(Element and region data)
☆ ☆ ☆ ☆
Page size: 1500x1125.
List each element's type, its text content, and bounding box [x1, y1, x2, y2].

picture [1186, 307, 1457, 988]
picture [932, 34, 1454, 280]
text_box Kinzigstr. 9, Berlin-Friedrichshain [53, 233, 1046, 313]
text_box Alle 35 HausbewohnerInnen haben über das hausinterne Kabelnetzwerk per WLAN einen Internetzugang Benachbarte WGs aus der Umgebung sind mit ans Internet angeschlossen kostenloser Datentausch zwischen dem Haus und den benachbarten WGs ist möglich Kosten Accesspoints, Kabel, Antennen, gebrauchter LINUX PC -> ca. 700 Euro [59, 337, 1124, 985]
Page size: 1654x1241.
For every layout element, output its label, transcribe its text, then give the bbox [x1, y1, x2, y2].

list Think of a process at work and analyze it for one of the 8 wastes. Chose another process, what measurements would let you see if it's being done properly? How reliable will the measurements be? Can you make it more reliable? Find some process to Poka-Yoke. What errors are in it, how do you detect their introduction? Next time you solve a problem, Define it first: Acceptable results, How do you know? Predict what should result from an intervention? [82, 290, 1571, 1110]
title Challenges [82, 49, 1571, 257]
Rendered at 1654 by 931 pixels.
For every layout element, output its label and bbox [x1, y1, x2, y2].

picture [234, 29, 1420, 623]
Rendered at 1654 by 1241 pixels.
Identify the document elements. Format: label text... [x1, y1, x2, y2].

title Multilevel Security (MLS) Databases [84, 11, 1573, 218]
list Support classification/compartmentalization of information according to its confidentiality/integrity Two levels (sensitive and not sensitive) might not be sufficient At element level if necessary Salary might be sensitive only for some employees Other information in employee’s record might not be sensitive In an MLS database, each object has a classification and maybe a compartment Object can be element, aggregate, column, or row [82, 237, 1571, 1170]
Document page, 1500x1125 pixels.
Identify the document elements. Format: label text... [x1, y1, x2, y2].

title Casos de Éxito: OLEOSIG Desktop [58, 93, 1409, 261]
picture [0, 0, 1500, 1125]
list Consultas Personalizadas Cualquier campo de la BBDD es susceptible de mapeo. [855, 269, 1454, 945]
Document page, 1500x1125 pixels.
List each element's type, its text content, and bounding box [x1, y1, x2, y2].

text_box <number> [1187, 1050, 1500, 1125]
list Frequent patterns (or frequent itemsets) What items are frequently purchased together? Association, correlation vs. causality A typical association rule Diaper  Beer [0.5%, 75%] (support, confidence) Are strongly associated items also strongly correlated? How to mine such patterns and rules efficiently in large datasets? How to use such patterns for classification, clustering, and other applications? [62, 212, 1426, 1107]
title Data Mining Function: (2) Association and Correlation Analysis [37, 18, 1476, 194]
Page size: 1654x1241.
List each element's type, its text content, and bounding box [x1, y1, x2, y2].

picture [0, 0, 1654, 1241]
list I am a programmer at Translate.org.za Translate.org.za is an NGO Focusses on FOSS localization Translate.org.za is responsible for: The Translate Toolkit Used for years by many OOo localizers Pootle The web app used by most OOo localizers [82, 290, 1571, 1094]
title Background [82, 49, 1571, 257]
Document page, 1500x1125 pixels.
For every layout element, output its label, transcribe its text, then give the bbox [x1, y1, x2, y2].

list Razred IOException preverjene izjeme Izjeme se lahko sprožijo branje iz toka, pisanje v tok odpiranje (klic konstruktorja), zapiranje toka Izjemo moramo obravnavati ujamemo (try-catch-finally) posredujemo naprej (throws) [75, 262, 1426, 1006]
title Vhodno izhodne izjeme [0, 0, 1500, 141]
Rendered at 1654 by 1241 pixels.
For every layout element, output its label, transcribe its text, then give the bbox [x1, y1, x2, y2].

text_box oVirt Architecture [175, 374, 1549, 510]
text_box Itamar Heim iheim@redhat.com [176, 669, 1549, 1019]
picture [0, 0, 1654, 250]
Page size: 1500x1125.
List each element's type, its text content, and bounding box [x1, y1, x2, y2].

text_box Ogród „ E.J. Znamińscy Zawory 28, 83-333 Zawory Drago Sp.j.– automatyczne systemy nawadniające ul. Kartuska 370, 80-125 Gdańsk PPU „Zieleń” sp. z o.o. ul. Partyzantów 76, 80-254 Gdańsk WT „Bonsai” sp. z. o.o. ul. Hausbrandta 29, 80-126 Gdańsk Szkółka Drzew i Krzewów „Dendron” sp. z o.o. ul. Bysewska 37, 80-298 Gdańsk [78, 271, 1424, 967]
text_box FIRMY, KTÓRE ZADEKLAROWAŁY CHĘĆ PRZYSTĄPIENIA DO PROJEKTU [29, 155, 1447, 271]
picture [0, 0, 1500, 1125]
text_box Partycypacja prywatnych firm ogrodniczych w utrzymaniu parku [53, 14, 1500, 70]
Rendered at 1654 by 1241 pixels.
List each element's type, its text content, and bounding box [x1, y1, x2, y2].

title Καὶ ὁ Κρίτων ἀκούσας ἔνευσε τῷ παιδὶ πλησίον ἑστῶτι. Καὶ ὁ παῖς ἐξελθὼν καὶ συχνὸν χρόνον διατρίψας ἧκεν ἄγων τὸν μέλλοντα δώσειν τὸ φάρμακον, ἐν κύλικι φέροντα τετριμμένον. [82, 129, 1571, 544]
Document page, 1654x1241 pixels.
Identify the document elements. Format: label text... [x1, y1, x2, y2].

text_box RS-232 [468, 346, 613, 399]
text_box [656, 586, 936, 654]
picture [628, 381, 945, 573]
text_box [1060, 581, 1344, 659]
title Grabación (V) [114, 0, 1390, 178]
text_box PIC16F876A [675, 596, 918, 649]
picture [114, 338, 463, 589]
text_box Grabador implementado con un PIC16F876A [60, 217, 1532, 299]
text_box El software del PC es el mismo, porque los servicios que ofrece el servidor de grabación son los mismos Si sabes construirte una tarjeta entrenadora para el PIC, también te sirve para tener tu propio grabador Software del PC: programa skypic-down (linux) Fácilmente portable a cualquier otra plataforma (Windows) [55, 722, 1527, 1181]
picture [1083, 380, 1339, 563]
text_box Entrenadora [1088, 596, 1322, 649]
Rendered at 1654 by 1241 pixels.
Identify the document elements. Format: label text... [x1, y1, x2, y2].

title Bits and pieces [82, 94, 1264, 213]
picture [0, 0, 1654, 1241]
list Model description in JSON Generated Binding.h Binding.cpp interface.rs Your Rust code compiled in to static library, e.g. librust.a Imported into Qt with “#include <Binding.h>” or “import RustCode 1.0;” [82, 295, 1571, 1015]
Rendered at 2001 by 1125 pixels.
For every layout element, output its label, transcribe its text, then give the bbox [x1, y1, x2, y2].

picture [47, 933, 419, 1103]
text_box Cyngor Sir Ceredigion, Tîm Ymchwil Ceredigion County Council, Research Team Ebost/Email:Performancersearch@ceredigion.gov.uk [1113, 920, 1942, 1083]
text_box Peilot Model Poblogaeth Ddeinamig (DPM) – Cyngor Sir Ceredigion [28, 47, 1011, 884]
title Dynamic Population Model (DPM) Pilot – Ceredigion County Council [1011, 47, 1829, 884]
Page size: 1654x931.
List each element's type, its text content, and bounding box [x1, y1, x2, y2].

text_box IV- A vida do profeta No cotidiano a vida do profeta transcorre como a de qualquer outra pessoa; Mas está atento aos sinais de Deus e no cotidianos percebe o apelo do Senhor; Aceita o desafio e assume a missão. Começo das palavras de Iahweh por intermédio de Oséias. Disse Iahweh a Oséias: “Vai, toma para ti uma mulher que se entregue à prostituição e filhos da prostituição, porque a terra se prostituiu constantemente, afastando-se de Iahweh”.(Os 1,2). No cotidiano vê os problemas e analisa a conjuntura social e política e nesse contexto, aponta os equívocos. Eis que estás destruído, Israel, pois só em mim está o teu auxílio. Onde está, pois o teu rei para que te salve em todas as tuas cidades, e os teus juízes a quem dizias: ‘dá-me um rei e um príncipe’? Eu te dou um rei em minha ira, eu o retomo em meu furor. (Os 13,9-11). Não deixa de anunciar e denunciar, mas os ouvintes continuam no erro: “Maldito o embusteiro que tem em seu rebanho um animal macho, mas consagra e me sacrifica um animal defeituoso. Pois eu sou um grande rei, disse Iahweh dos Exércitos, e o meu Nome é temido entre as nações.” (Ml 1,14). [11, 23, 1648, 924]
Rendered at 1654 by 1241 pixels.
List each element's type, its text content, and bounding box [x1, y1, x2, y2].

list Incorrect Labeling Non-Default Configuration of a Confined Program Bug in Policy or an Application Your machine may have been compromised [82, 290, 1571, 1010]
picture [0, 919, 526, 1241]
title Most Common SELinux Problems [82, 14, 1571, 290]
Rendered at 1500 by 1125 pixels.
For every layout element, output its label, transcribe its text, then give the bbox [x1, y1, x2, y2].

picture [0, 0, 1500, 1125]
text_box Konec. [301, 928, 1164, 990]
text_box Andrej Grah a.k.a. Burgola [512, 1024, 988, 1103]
☆ ☆ ☆ ☆
§ **EXERCISE PROMPT**: Copy out the lines of the material from its beginning through the line containing "picture [234, 29, 1420, 623]", with both ends included, keeping them unchanged.

§ **SOLUTION**:
Page size: 1500x1125.
List each element's type, its text content, and bounding box [x1, y1, x2, y2].

picture [1186, 307, 1457, 988]
picture [932, 34, 1454, 280]
text_box Kinzigstr. 9, Berlin-Friedrichshain [53, 233, 1046, 313]
text_box Alle 35 HausbewohnerInnen haben über das hausinterne Kabelnetzwerk per WLAN einen Internetzugang Benachbarte WGs aus der Umgebung sind mit ans Internet angeschlossen kostenloser Datentausch zwischen dem Haus und den benachbarten WGs ist möglich Kosten Accesspoints, Kabel, Antennen, gebrauchter LINUX PC -> ca. 700 Euro [59, 337, 1124, 985]
Page size: 1654x1241.
For every layout element, output its label, transcribe its text, then give the bbox [x1, y1, x2, y2].

list Think of a process at work and analyze it for one of the 8 wastes. Chose another process, what measurements would let you see if it's being done properly? How reliable will the measurements be? Can you make it more reliable? Find some process to Poka-Yoke. What errors are in it, how do you detect their introduction? Next time you solve a problem, Define it first: Acceptable results, How do you know? Predict what should result from an intervention? [82, 290, 1571, 1110]
title Challenges [82, 49, 1571, 257]
Rendered at 1654 by 931 pixels.
For every layout element, output its label and bbox [x1, y1, x2, y2].

picture [234, 29, 1420, 623]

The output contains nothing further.